Create inline policy 를 클릭합니다.
다음과 같이 Policy를 JSON을 선택해서 작성합니다. 이때 반드시 {account-id}는 본인의 AWS 계정아이디와 {GenomicsAnalysis-Genomics-JobRole-*}은 해당되는 것으로 변경해서 작성합니다.

{
	"Version": "2012-10-17",
	"Statement": [
		{
			"Sid": "Statement1",
			"Effect": "Allow",
			"Action": [
				"iam:GetRole",
				"iam:PassRole"
			],
			"Resource": [
				"arn:aws:iam::**{account-id}**:role/**{GenomicsAnalysis-Genomics-JobRole-*}**"
			]
		}
	]
}

작성한 커스텀 정책의 이름을 입력하고 Create policy를 클릭합니다.
아래와 같이 방금 만든 정책이 해당 Role에 추가된 것을 확인할 수 있습니다. (여기서는 MyGluePolicy)

S3 Read

이번에는 사전 정의된 정책을 첨부하여 추가해보겠습니다. Add permissions > Attach policies
AmazonS3ReadOnlyAccess 정책을 검색하여 선택합니다.
최종적으로 아래와 같이 2개의 Policy가 2개더 추가된 것을 확인할 수 있습니다. (여기서는 MyGluePolicy , AmazonS3ReadOnlyAccess)

AWS Glue

콘솔을 통해 AWS Glue 서비스에 접속합니다.
ETL jobs > Notebook 을 클릭해서 새로운 노트북을 생성합니다.
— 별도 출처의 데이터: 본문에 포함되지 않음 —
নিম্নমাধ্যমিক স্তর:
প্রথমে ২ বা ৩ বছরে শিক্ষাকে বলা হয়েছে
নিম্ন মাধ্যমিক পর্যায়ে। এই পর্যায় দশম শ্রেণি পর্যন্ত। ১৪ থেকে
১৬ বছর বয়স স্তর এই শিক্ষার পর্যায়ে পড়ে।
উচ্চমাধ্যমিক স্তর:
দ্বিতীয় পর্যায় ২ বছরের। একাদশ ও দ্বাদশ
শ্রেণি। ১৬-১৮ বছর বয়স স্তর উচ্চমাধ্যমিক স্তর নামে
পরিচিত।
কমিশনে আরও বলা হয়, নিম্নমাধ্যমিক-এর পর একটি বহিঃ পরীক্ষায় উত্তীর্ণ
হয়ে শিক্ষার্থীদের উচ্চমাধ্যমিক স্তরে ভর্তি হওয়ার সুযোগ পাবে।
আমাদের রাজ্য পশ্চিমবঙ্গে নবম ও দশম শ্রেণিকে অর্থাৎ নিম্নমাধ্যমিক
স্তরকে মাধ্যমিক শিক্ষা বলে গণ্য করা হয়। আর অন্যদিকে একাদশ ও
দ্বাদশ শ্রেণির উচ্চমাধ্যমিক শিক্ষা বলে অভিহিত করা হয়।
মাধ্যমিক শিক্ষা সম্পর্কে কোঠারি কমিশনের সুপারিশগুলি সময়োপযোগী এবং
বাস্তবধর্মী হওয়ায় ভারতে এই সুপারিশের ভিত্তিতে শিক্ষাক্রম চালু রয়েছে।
이때 IAM role 은 사전에 생성되어 있는 GenomicsAnalysis-Genomics-JobRole-* 를 선택합니다.

Glue notebook 창으로 돌아와 아래 코드를 모두 붙여 넣습니다. hail-all-spark.jar의S3 URI 새로운 셀을 추가하려면 원하는 위치에서 +를 눌러 추가할 수 있습니다.

%idle_timeout 2880
%glue_version 4.0
%worker_type G.1X
%number_of_workers 5
%additional_python_modules hail
%extra_jars "**{본인의 버킷에 업로드한 hail-all-spark.jar의 S3 URI}**"
%%configure
{
    "--conf": "spark.serializer=org.apache.spark.serializer.KryoSerializer --conf spark.kryo.registrator=is.hail.kryo.HailKryoRegistrator"
}

import sys
from pyspark.context import SparkContext
from awsglue.context import GlueContext
from awsglue.job import Job

import hail as hl

sc = SparkContext.getOrCreate()
hl.init(sc=sc)

glueContext = GlueContext(sc)
spark = glueContext.spark_session
job = Job(glueContext)

job.init("JobNameEx")

vds = hl.import_vcf("s3://**{본인의 버킷명}**/genomics-tertiary-analysis-and-data-lakes-using-aws-glue-and-amazon-athena/latest/variants/vcf/variants.vcf.gz", force_bgz=True, reference_genome='GRCh38')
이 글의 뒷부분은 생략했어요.